Medical Grade Plastics
3D printers can use medical grade plastics and anti-microbial plastics to create medical devices. The most widely covered way in which 3D printers are changing medical practices is their use in the creation of cheap, customized prosthetics. 3D printers can create prosthetic limbs, teeth, and even support structure for applications inside the body. Customized medical devices can be created on the spot to save lives in emergency situations. And 3d printed hearing aids can fit customer’s ear better so they can use their hearing aids with more comfort.
Metal printing is widely used by manufacturers in aerospace and energy industries to create customized metal parts. 3D printers can quickly and efficiently create metal parts that traditional manufacturing cannot. At the same time, laser sintering of metal promises to change the logistics of these manufacturing industries as much as the designs of the parts themselves. Because parts can now be made locally near the application site, there is less demand for parts to be shipped in from far off locations around the globe.
One of the most innovative use of 3D printing is in the food industry. 3D food printers like the Foodini use a pureed food paste to print edible treats. They can create foods like pasta and pizza in a fraction of the time that traditional methods require. Also, with a heated printer bed, the food can be cooked immediately after it is extruded. Check out the pancakebot, which can make pancakes automatically. You still have to flip them though. And while 3D food printing is still limited in its ease of use, it holds promise for applications in restaurants as well. Recently a completely 3D printed popup restaurant toured several cities around the world. The chefs and engineers who ran the restaurant printed all of the furniture, cutlery, and food from scratch in each location. You can read more about it here. Overall, 3D food printing is still very new, but someday 3D food printers might be a common kitchen appliance.

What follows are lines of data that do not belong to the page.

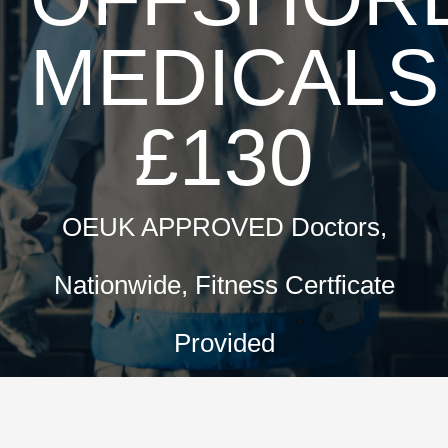
MEDICALS
£130
OEUK APPROVED Doctors,
Nationwide, Fitness Certficate
Provided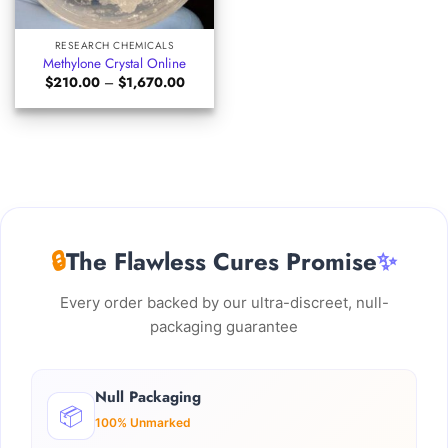
RESEARCH CHEMICALS
Methylone Crystal Online
Price
$
210.00
–
$
1,670.00
range:
$210.00
through
$1,670.00
🔒
The Flawless Cures Promise
✨
Every order backed by our ultra-discreet, null-
packaging guarantee
Null Packaging
📦
100% Unmarked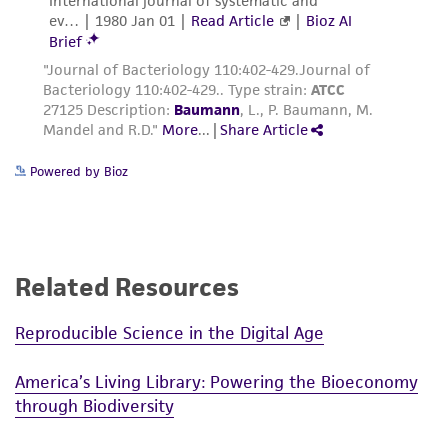
Powered by Bioz
Related Resources
Reproducible Science in the Digital Age
America’s Living Library: Powering the Bioeconomy
through Biodiversity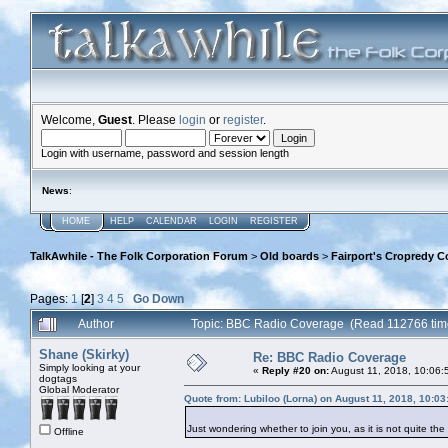
Welcome,
Guest
. Please
login
or
register
.
Login with username, password and session length
News
:
HOME
HELP
CALENDAR
LOGIN
REGISTER
TalkAwhile - The Folk Corporation Forum
>
Old boards
>
Fairport's Cropredy C
Pages:
1
[
2
]
3
4
5
Go Down
Author
Topic: BBC Radio Coverage (Read 112766 tim
Shane (Skirky)
Re: BBC Radio Coverage
Simply looking at your
«
Reply #20 on:
August 11, 2018, 10:06:
dogtags
Global Moderator
Quote from: Lubiloo (Lorna) on August 11, 2018, 10:0
Just wondering whether to join you, as it is not quite th
Offline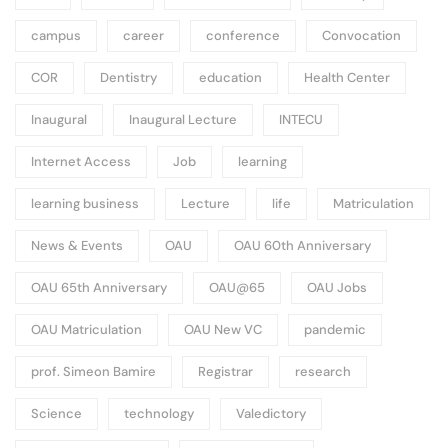
campus
career
conference
Convocation
COR
Dentistry
education
Health Center
Inaugural
Inaugural Lecture
INTECU
Internet Access
Job
learning
learning business
Lecture
life
Matriculation
News & Events
OAU
OAU 60th Anniversary
OAU 65th Anniversary
OAU@65
OAU Jobs
OAU Matriculation
OAU New VC
pandemic
prof. Simeon Bamire
Registrar
research
Science
technology
Valedictory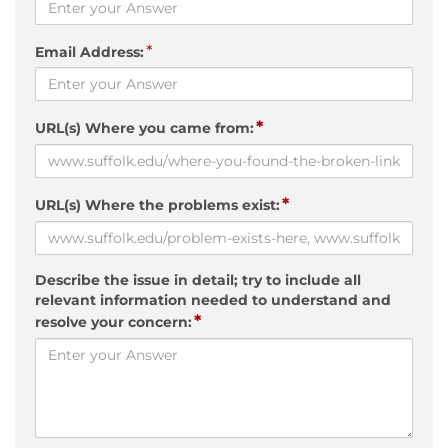
*
Email Address:
*
URL(s) Where you came from:
*
URL(s) Where the problems exist:
Describe the issue in detail; try to include all
relevant information needed to understand and
*
resolve your concern: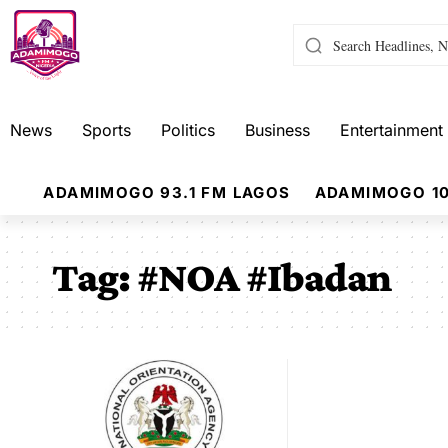
News
Sports
Politics
Business
Entertainment
ADAMIMOGO 93.1 FM LAGOS
ADAMIMOGO 10
Tag:
#NOA #Ibadan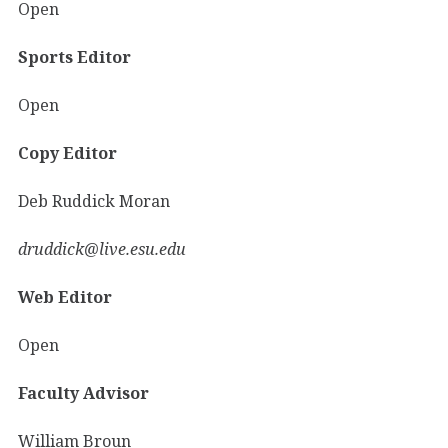
Open
Sports Editor
Open
Copy Editor
Deb Ruddick Moran
druddick@live.esu.edu
Web Editor
Open
Faculty Advisor
William Broun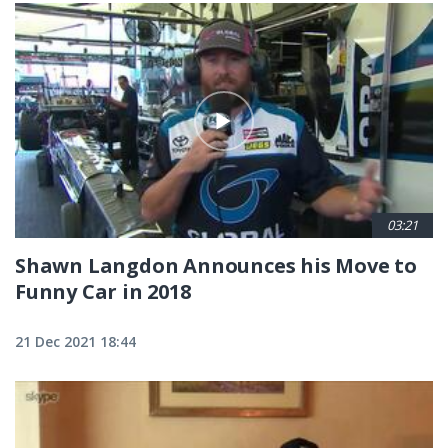
03:21
Shawn Langdon Announces his Move to
Funny Car in 2018
21 Dec 2021 18:44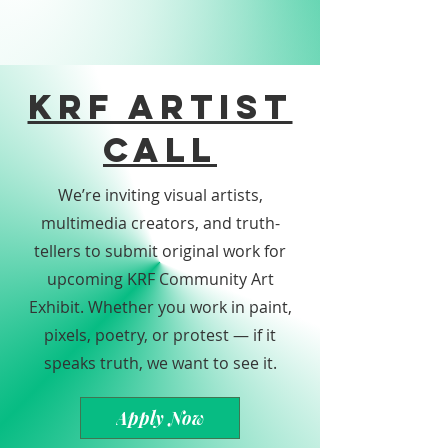
KRF Artist
Call
We’re inviting visual artists,
multimedia creators, and truth-
tellers to submit original work for
upcoming KRF Community Art
Exhibit. Whether you work in paint,
pixels, poetry, or protest — if it
speaks truth, we want to see it.
Apply Now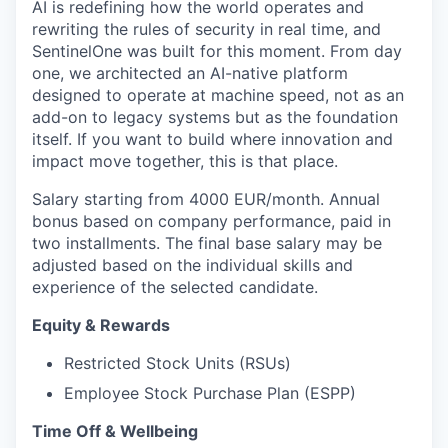
AI is redefining how the world operates and
rewriting the rules of security in real time, and
SentinelOne was built for this moment. From day
one, we architected an AI-native platform
designed to operate at machine speed, not as an
add-on to legacy systems but as the foundation
itself. If you want to build where innovation and
impact move together, this is that place.
Salary starting from 4000 EUR/month. Annual
bonus based on company performance, paid in
two installments. The final base salary may be
adjusted based on the individual skills and
experience of the selected candidate.
Equity & Rewards
Restricted Stock Units (RSUs)
Employee Stock Purchase Plan (ESPP)
Time Off & Wellbeing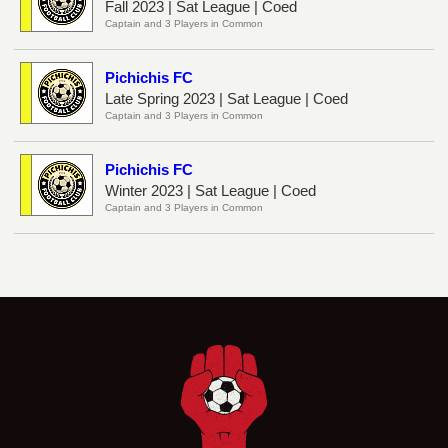
Fall 2023 | Sat League | Coed
Captain and 3 Players in Common
Pichichis FC
Late Spring 2023 | Sat League | Coed
Captain and 3 Players in Common
Pichichis FC
Winter 2023 | Sat League | Coed
Captain and 3 Players in Common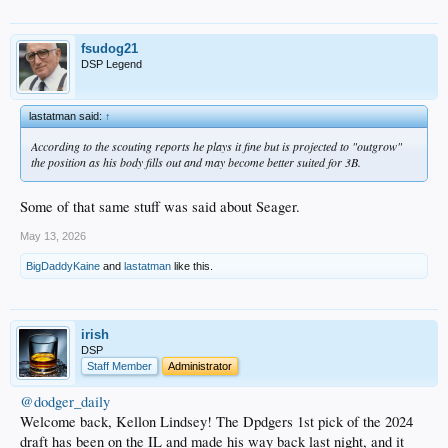
fsudog21
DSP Legend
lastatman said:
↑
According to the scouting reports he plays it fine but is projected to "outgrow"
the position as his body fills out and may become better suited for 3B.
Some of that same stuff was said about Seager.
May 13, 2026
BigDaddyKaine
and
lastatman
like this.
irish
DSP
Staff Member
Administrator
@dodger_daily
Welcome back, Kellon Lindsey! The Dpdgers 1st pick of the 2024
draft has been on the IL and made his way back last night, and it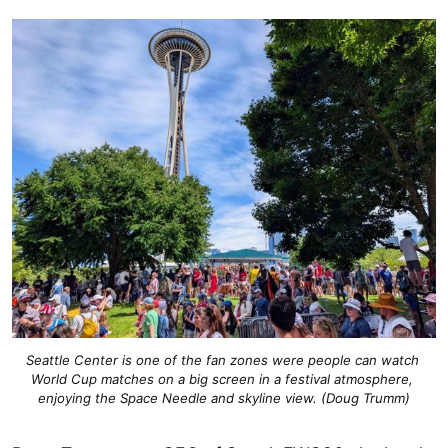
Seattle Center is one of the fan zones were people can watch 
World Cup matches on a big screen in a festival atmosphere, 
enjoying the Space Needle and skyline view. (Doug Trumm)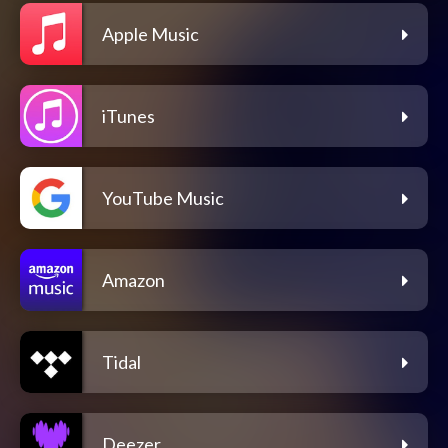
Apple Music
iTunes
YouTube Music
Amazon
Tidal
Deezer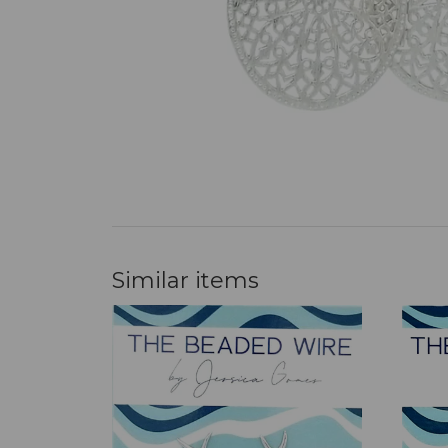
Similar items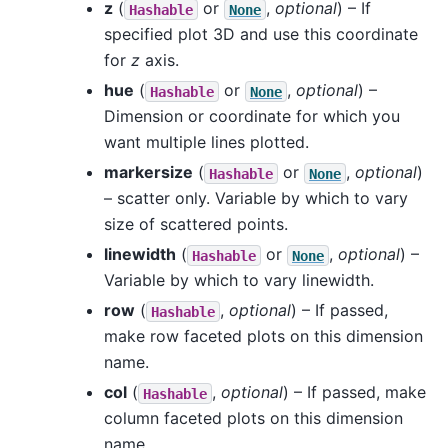
z
(
or
,
optional
) – If
Hashable
None
specified plot 3D and use this coordinate
for
z
axis.
hue
(
or
,
optional
) –
Hashable
None
Dimension or coordinate for which you
want multiple lines plotted.
markersize
(
or
,
optional
)
Hashable
None
– scatter only. Variable by which to vary
size of scattered points.
linewidth
(
or
,
optional
) –
Hashable
None
Variable by which to vary linewidth.
row
(
,
optional
) – If passed,
Hashable
make row faceted plots on this dimension
name.
col
(
,
optional
) – If passed, make
Hashable
column faceted plots on this dimension
name.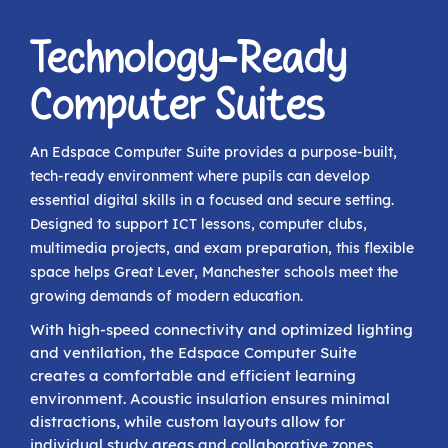
Technology-Ready
Computer Suites
An Edspace Computer Suite provides a purpose-built,
tech-ready environment where pupils can develop
essential digital skills in a focused and secure setting.
Designed to support ICT lessons, computer clubs,
multimedia projects, and exam preparation, this flexible
space helps Great Lever, Manchester schools meet the
growing demands of modern education.
With high-speed connectivity and optimized lighting
and ventilation, the Edspace Computer Suite
creates a comfortable and efficient learning
environment. Acoustic insulation ensures minimal
distractions, while custom layouts allow for
individual study areas and collaborative zones.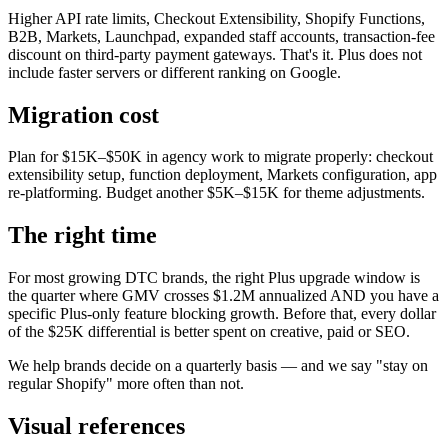
Higher API rate limits, Checkout Extensibility, Shopify Functions,
B2B, Markets, Launchpad, expanded staff accounts, transaction-fee
discount on third-party payment gateways. That's it. Plus does not
include faster servers or different ranking on Google.
Migration cost
Plan for $15K–$50K in agency work to migrate properly: checkout
extensibility setup, function deployment, Markets configuration, app
re-platforming. Budget another $5K–$15K for theme adjustments.
The right time
For most growing DTC brands, the right Plus upgrade window is
the quarter where GMV crosses $1.2M annualized AND you have a
specific Plus-only feature blocking growth. Before that, every dollar
of the $25K differential is better spent on creative, paid or SEO.
We help brands decide on a quarterly basis — and we say "stay on
regular Shopify" more often than not.
Visual references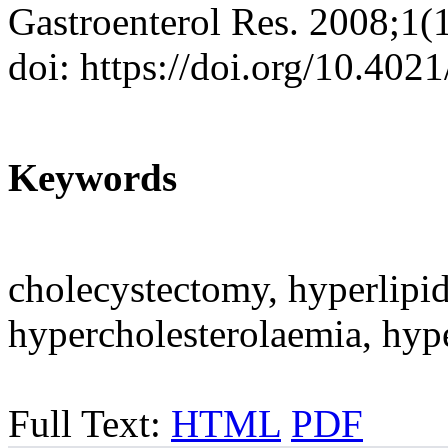
Gastroenterol Res. 2008;1(
doi: https://doi.org/10.402
Keywords
cholecystectomy, hyperlipid
hypercholesterolaemia, hype
Full Text:
HTML
PDF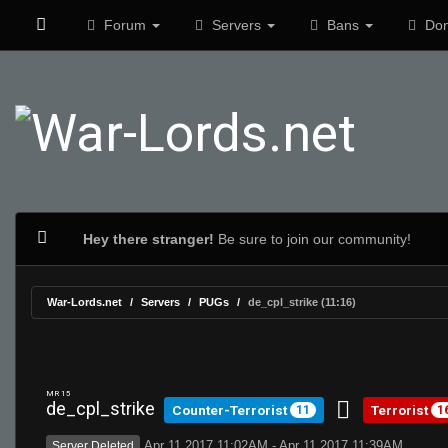
Forum
Servers
Bans
Don
Hey there stranger!
Be sure to join our community!
War-Lords.net
Servers
PUGs
de_cpl_strike (11:16)
MR 15
de_cpl_strike
Counter-Terrorist
Terrorist
11
1
Apr 11 2017 11:02AM - Apr 11 2017 11:39AM
Server Deleted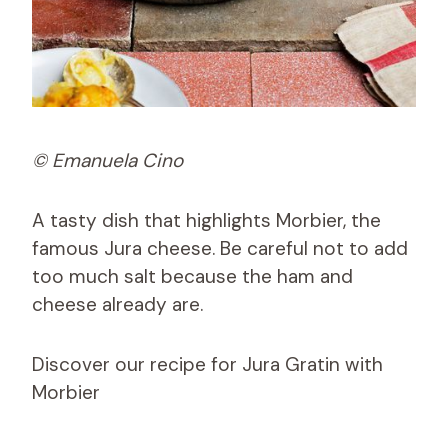
© Emanuela Cino
A tasty dish that highlights Morbier, the
famous Jura cheese. Be careful not to add
too much salt because the ham and
cheese already are.
Discover our recipe for Jura Gratin with
Morbier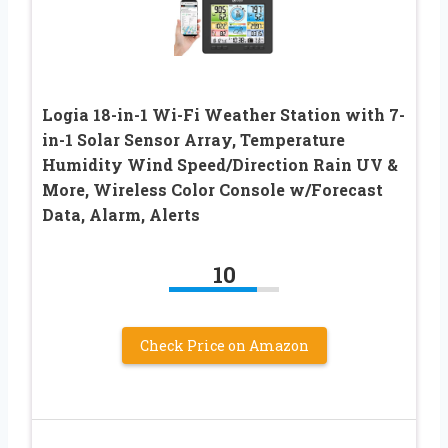
Logia 18-in-1 Wi-Fi Weather Station with 7-
in-1 Solar Sensor Array, Temperature
Humidity Wind Speed/Direction Rain UV &
More, Wireless Color Console w/Forecast
Data, Alarm, Alerts
10
Check Price on Amazon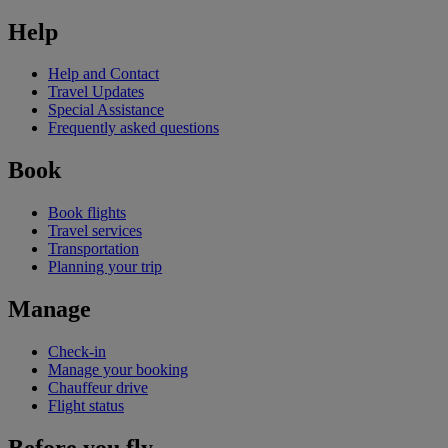
Help
Help and Contact
Travel Updates
Special Assistance
Frequently asked questions
Book
Book flights
Travel services
Transportation
Planning your trip
Manage
Check-in
Manage your booking
Chauffeur drive
Flight status
Before you fly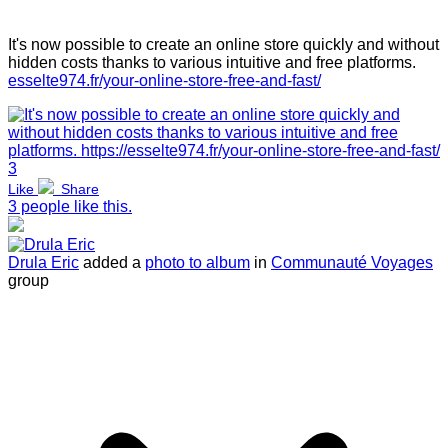
It's now possible to create an online store quickly and without
hidden costs thanks to various intuitive and free platforms.
esselte974.fr/your-online-store-free-and-fast/
3
Like
Share
3 people like this.
Drula Eric
added a
photo to album
in
Communauté Voyages
group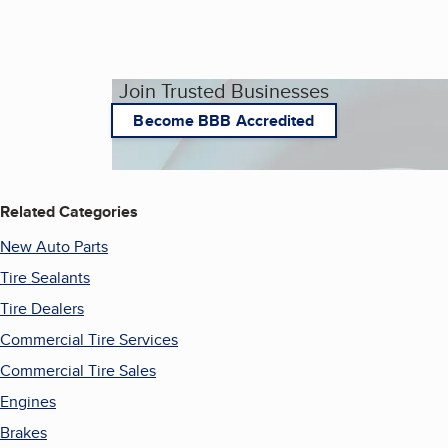
Join Trusted Businesses
Become BBB Accredited
Related Categories
New Auto Parts
Tire Sealants
Tire Dealers
Commercial Tire Services
Commercial Tire Sales
Engines
Brakes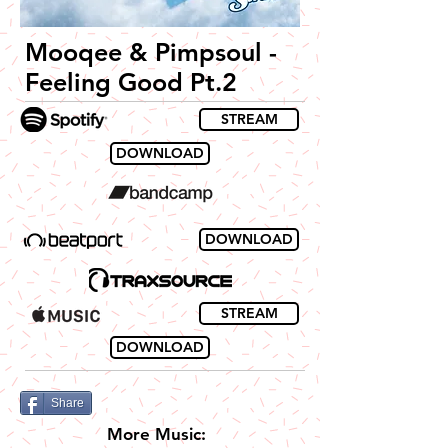
Mooqee & Pimpsoul -
Feeling Good Pt.2
STREAM
DOWNLOAD
DOWNLOAD
STREAM
DOWNLOAD
Share
More Music: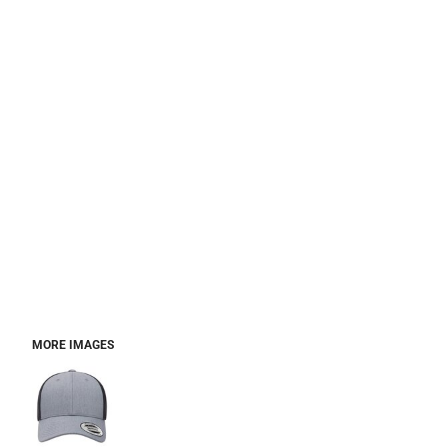
MORE IMAGES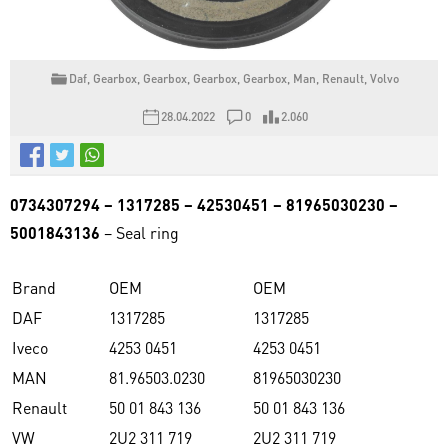
Daf
,
Gearbox
,
Gearbox
,
Gearbox
,
Gearbox
,
Man
,
Renault
,
Volvo
28.04.2022
0
2.060
0734307294 – 1317285 – 42530451 – 81965030230 –
5001843136
– Seal ring
Brand
OEM
OEM
DAF
1317285
1317285
Iveco
4253 0451
4253 0451
MAN
81.96503.0230
81965030230
Renault
50 01 843 136
50 01 843 136
VW
2U2 311 719
2U2 311 719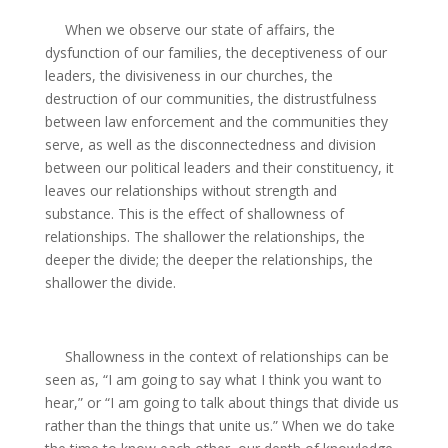
When we observe our state of affairs, the
dysfunction of our families, the deceptiveness of our
leaders, the divisiveness in our churches, the
destruction of our communities, the distrustfulness
between law enforcement and the communities they
serve, as well as the disconnectedness and division
between our political leaders and their constituency, it
leaves our relationships without strength and
substance. This is the effect of shallowness of
relationships. The shallower the relationships, the
deeper the divide; the deeper the relationships, the
shallower the divide.
Shallowness in the context of relationships can be
seen as, “I am going to say what I think you want to
hear,” or “I am going to talk about things that divide us
rather than the things that unite us.” When we do take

Ceramics are one of the most recent additions to the list of materials that are printable. Ceramic 3D printers can create beautiful ceramic objects out of extruded ceramic paste. 3D printed ceramic objects can be fired in an oven just like any other ceramic object, and can take glazes and sealants. Ceramic materials in 3D printing hold a lot of promise for applications both in printing dishware or decorative objects and also in manufacturing ceramic parts for machines in various industries.
3D printing of nanoparticles could quickly revolutionize the way electronics, photonics and other nanotech industries manufacture products. 3D printers that use nanotechnology-based conductive and dielectric inks can print multilayered circuit boards. 3D printers using specialized photoresists can print products for the photonics industry. Nano-scale 3D printers can be used to create structures that are as small as a few nanometers in size, which can be applied to robotics, bio-sensors, nano filters and novel drug delivery systems for medications.
The list of above is not exhaustive. Many new materials are on the horizon and being developed at the moment. Some of the most interesting applications are in nanotechnology and biotechnology industries. But the current pace of innovation isn’t limited to high tech industrial printers alone. Consumer 3D printing is changing quickly as well. For instance, the prices of metal printers are dropping quickly and may soon become available at the consumer level. That will open up a completely new area of consumer applications for 3D printing. And as the 3D printing industry expands, new materials will be needed to meet demand for novel applications. These are exciting times, and we can’t wait to see what comes next.